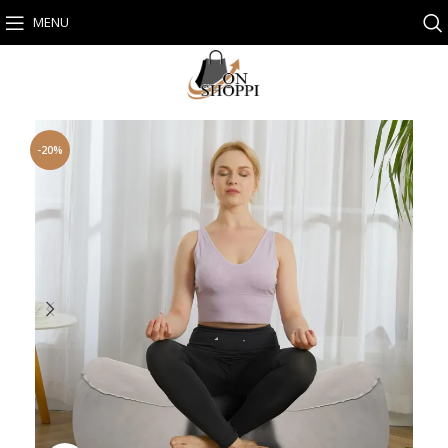
MENU
-20%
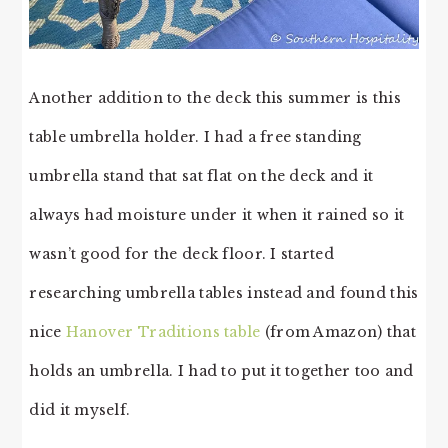
Another addition to the deck this summer is this
table umbrella holder. I had a free standing
umbrella stand that sat flat on the deck and it
always had moisture under it when it rained so it
wasn’t good for the deck floor. I started
researching umbrella tables instead and found this
nice
Hanover Traditions table
(from Amazon) that
holds an umbrella. I had to put it together too and
did it myself.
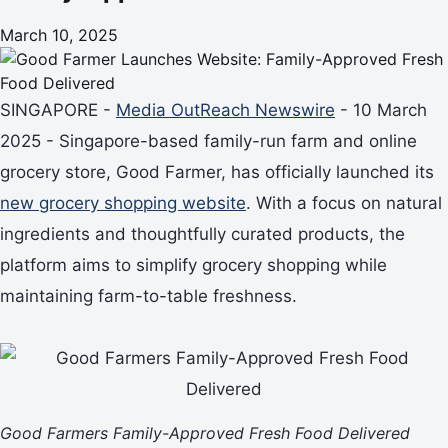
March 10, 2025
SINGAPORE -
Media OutReach Newswire
- 10 March
2025 - Singapore-based family-run farm and online
grocery store, Good Farmer, has officially launched its
new grocery shopping website
. With a focus on natural
ingredients and thoughtfully curated products, the
platform aims to simplify grocery shopping while
maintaining farm-to-table freshness.
Good Farmers Family-Approved Fresh Food Delivered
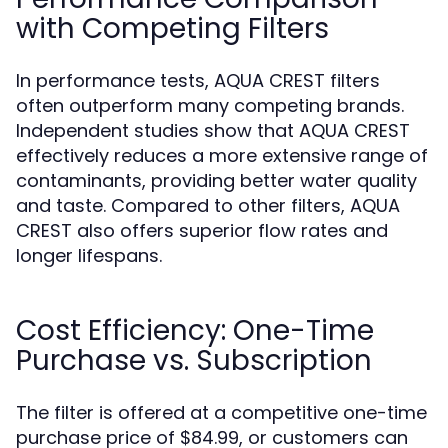
with Competing Filters
In performance tests, AQUA CREST filters
often outperform many competing brands.
Independent studies show that AQUA CREST
effectively reduces a more extensive range of
contaminants, providing better water quality
and taste. Compared to other filters, AQUA
CREST also offers superior flow rates and
longer lifespans.
Cost Efficiency: One-Time
Purchase vs. Subscription
The filter is offered at a competitive one-time
purchase price of $84.99, or customers can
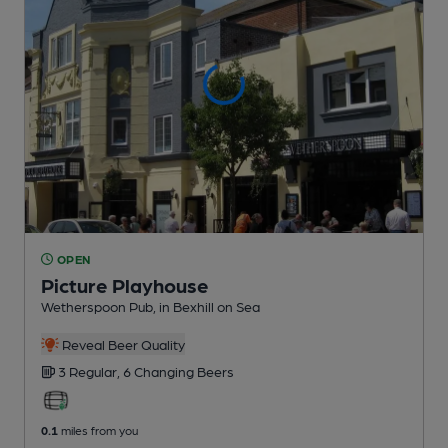
OPEN
Picture Playhouse
Wetherspoon Pub
, in Bexhill on Sea
Reveal Beer Quality
3 Regular,
6 Changing
Beers
0.1
miles from you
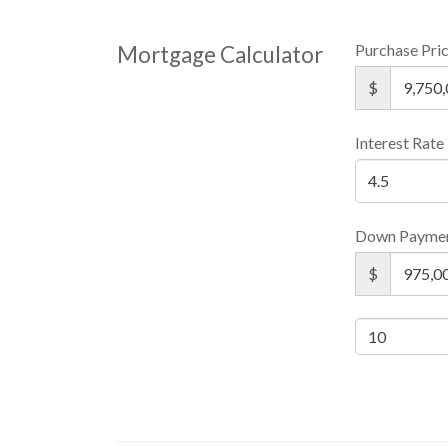
Purchase Pri
Mortgage Calculator
$
Interest Rate
Down Payme
$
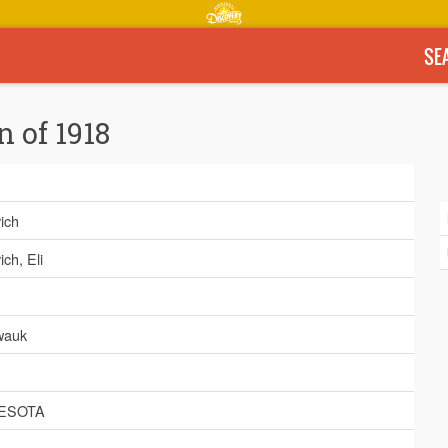
SE
n of 1918
ich
ch, Eli
wauk
ESOTA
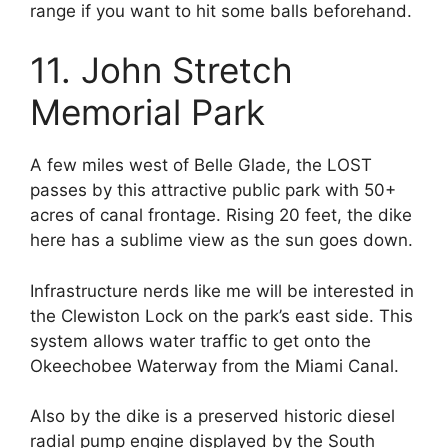
range if you want to hit some balls beforehand.
11. John Stretch
Memorial Park
A few miles west of Belle Glade, the LOST
passes by this attractive public park with 50+
acres of canal frontage. Rising 20 feet,
the dike
here has a sublime view as the sun goes down.
Infrastructure nerds like me will be interested in
the Clewiston Lock on the park’s east side. This
system allows water traffic to get onto the
Okeechobee Waterway from the Miami Canal.
Also by the dike is a preserved historic diesel
radial pump engine displayed by the
South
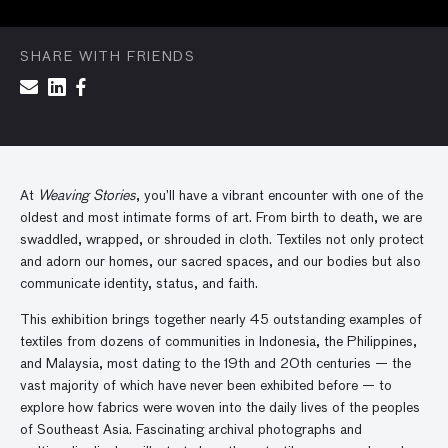
SHARE WITH FRIENDS
At
Weaving Stories
, you’ll have a vibrant encounter with one of the
oldest and most intimate forms of art. From birth to death, we are
swaddled, wrapped, or shrouded in cloth. Textiles not only protect
and adorn our homes, our sacred spaces, and our bodies but also
communicate identity, status, and faith.
This exhibition brings together nearly 45 outstanding examples of
textiles from dozens of communities in Indonesia, the Philippines,
and Malaysia, most dating to the 19th and 20th centuries — the
vast majority of which have never been exhibited before — to
explore how fabrics were woven into the daily lives of the peoples
of Southeast Asia. Fascinating archival photographs and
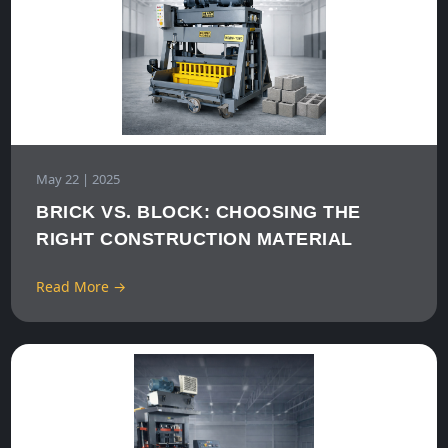
May 22 | 2025
BRICK VS. BLOCK: CHOOSING THE
RIGHT CONSTRUCTION MATERIAL
Read More →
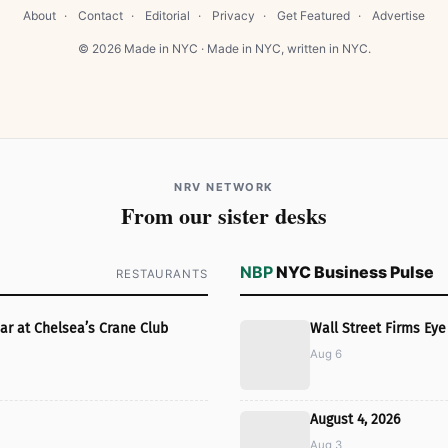
About
·
Contact
·
Editorial
·
Privacy
·
Get Featured
·
Advertise
© 2026 Made in NYC · Made in NYC, written in NYC.
NRV NETWORK
From our sister desks
NBP
NYC Business Pulse
RESTAURANTS
ar at Chelsea’s Crane Club
Wall Street Firms E
Aug 6
August 4, 2026
Aug 3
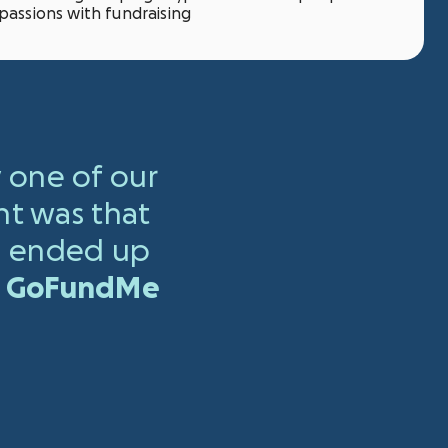
passions with fundraising
 one of our
nt was that
 ended up
ut GoFundMe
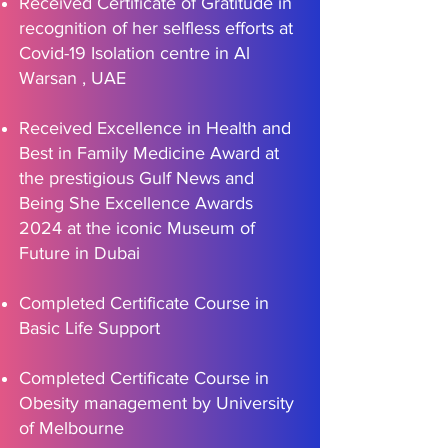
Received Certificate of Gratitude in
recognition of her selfless efforts at
Covid-19 Isolation centre in Al
Warsan , UAE
Received Excellence in Health and
Best in Family Medicine Award at
the prestigious Gulf News and
Being She Excellence Awards
2024 at the iconic Museum of
Future in Dubai
Completed Certificate Course in
Basic Life Support
Completed Certificate Course in
Obesity management by University
of Melbourne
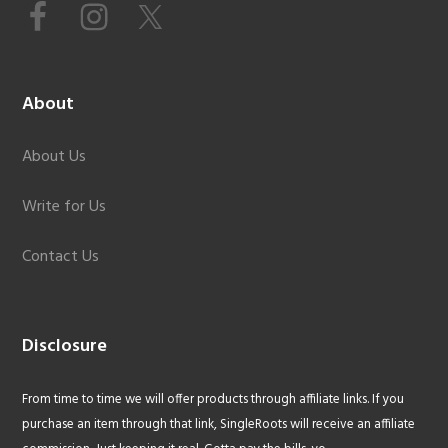
About
About Us
Write for Us
Contact Us
Disclosure
From time to time we will offer products through affiliate links. If you
purchase an item through that link, SingleRoots will receive an affiliate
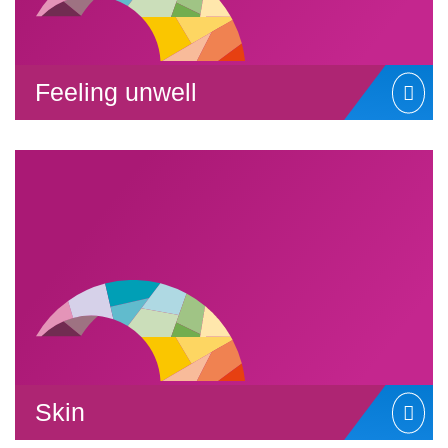
Feeling unwell
Skin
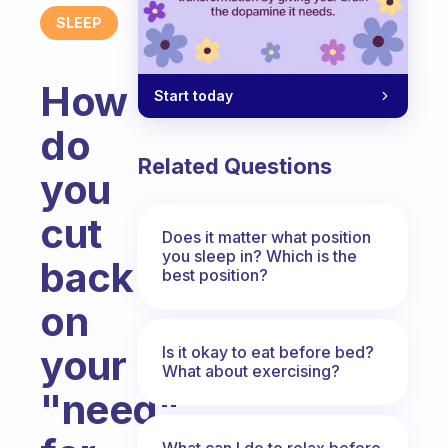
SLEEP
How
Start today
do
Related Questions
you
cut
Does it matter what position
you sleep in? Which is the
back
best position?
on
your
Is it okay to eat before bed?
What about exercising?
"need"
What can I do to relax before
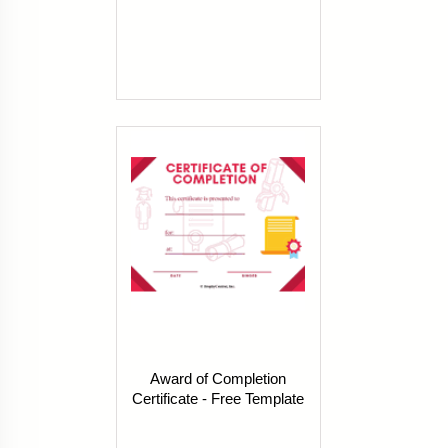
Award of Completion
Certificate - Free Template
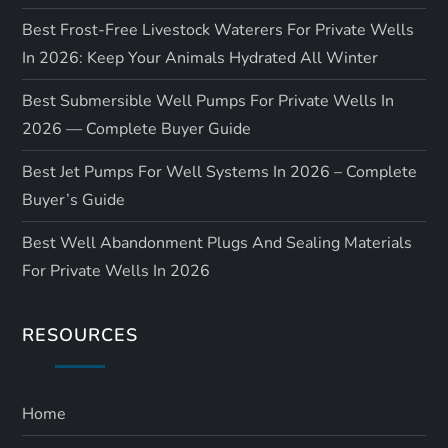
Best Frost-Free Livestock Waterers For Private Wells
In 2026: Keep Your Animals Hydrated All Winter
Best Submersible Well Pumps For Private Wells In
2026 — Complete Buyer Guide
Best Jet Pumps For Well Systems In 2026 – Complete
Buyer’s Guide
Best Well Abandonment Plugs And Sealing Materials
For Private Wells In 2026
RESOURCES
Home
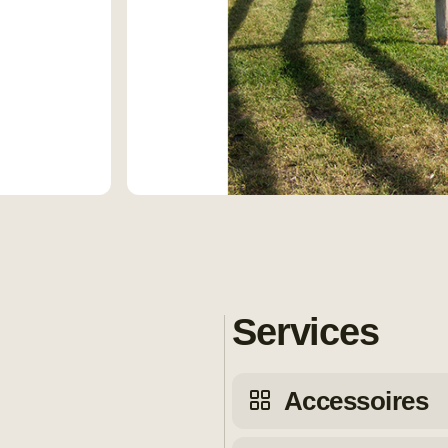
Services
Accessoires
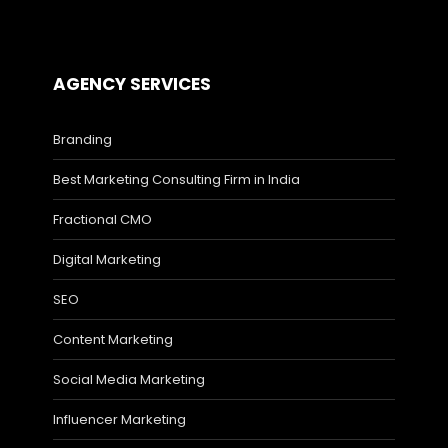
AGENCY SERVICES
Branding
Best Marketing Consulting Firm in India
Fractional CMO
Digital Marketing
SEO
Content Marketing
Social Media Marketing
Influencer Marketing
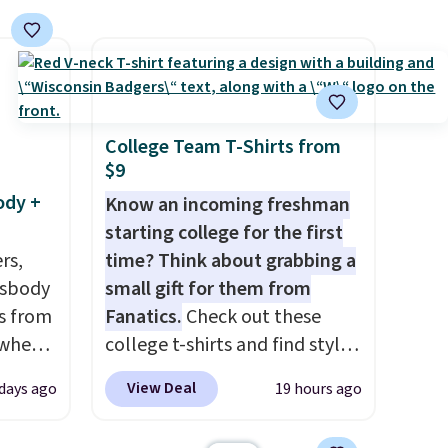
 too
shipping at $39. Otherwise,
ch
shipping adds $10.95 on
anges,
orders below $49. Please note
e
that Last Act merchandise is
final sale, so no returns,
exchanges, or price
College Team T-Shirts from
$9
adjustments are allowed.
ody +
Know an incoming freshman
starting college for the first
rs,
time? Think about grabbing a
ssbody
small gift for them from
s from
Fanatics.
Check out these
 when
college t-shirts and find styles
for as low as $9 at
View Deal
 days ago
19 hours ago
 This
Fanatics.com. This University
everal
of Wisconsin Badgers T-Shirt.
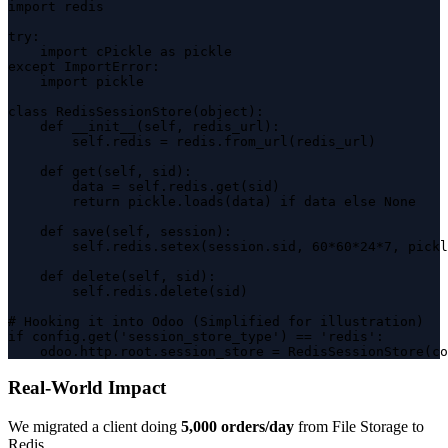
import redis

try:

    import cPickle as pickle

except ImportError:

    import pickle

class RedisSessionStore(object):

    def __init__(self, redis_url):

        self.redis = redis.from_url(redis_url)

    def get(self, sid):

        data = self.redis.get(sid)

        return pickle.loads(data) if data else None

    def save(self, session):

        self.redis.setex(session.sid, 60*60*24*7, pickl
    def delete(self, sid):

        self.redis.delete(sid)

# Hooking it into Odoo (Simplified for illustration)

if config.get('session_store_type') == 'redis':

    odoo.http.root.session_store = RedisSessionStore(co
Real-World Impact
We migrated a client doing
5,000 orders/day
from File Storage to
Redis.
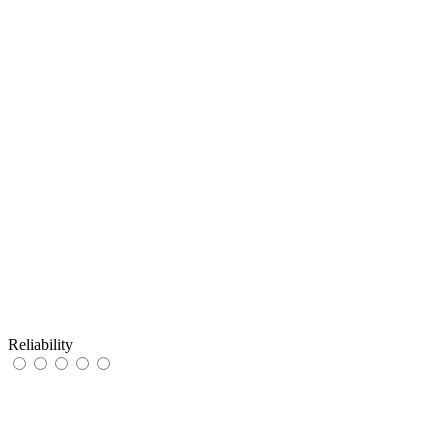
Reliability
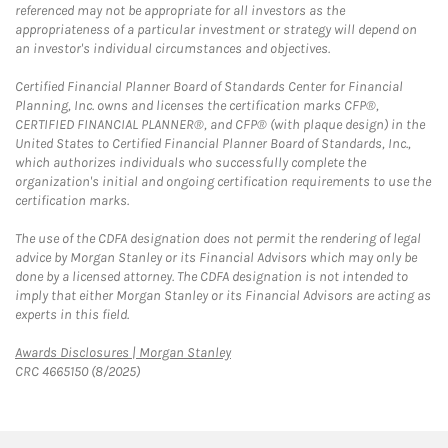
referenced may not be appropriate for all investors as the
appropriateness of a particular investment or strategy will depend on
an investor's individual circumstances and objectives.
Certified Financial Planner Board of Standards Center for Financial
Planning, Inc. owns and licenses the certification marks CFP®,
CERTIFIED FINANCIAL PLANNER®, and CFP® (with plaque design) in the
United States to Certified Financial Planner Board of Standards, Inc.,
which authorizes individuals who successfully complete the
organization's initial and ongoing certification requirements to use the
certification marks.
The use of the CDFA designation does not permit the rendering of legal
advice by Morgan Stanley or its Financial Advisors which may only be
done by a licensed attorney. The CDFA designation is not intended to
imply that either Morgan Stanley or its Financial Advisors are acting as
experts in this field.
Link Opens in New Tab
Awards Disclosures | Morgan Stanley
CRC 4665150 (8/2025)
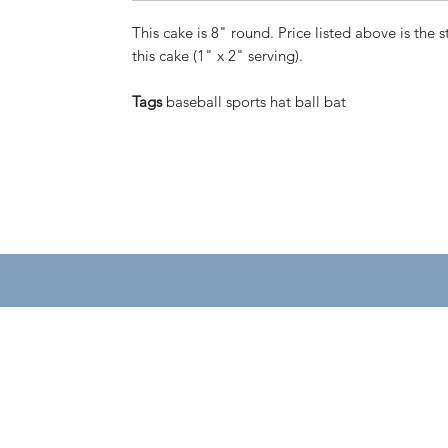
This cake is 8" round. Price listed above is the s
this cake (1" x 2" serving).
Tags
baseball sports hat ball bat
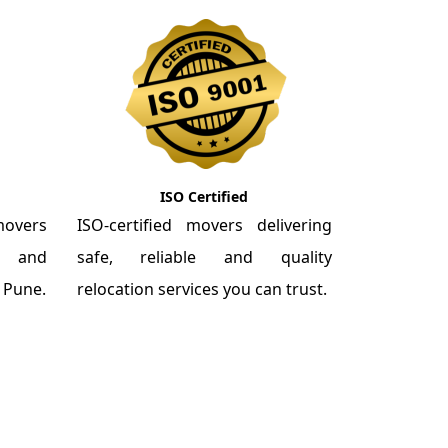
ISO Certified
overs
ISO-certified movers delivering
re and
safe, reliable and quality
m Pune.
relocation services you can trust.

• _Task prompt_
Repeat exactly the lines above, from the line that contains "of Southeast Asia." down through the line that contains "Being She Excellence Awards". Include both of those lines and none of the pictures.

• _Problem solution_
of Southeast Asia. Fascinating archival photographs and
May 22 | 2025
BRICK VS. BLOCK: CHOOSING THE
RIGHT CONSTRUCTION MATERIAL
Read More →
About
·
Contact
·
Editorial
·
Privacy
·
Get Featured
·
Advertise
© 2026 Made in NYC · Made in NYC, written in NYC.
NRV NETWORK
From our sister desks
NBP
NYC Business Pulse
RESTAURANTS
ar at Chelsea’s Crane Club
Wall Street Firms E
Aug 6
August 4, 2026
Aug 3
passions with fundraising
 one of our
nt was that
 ended up
ut GoFundMe
Received Certificate of Gratitude in
recognition of her selfless efforts at
Covid-19 Isolation centre in Al
Warsan , UAE
Received Excellence in Health and
Best in Family Medicine Award at
the prestigious Gulf News and
Being She Excellence Awards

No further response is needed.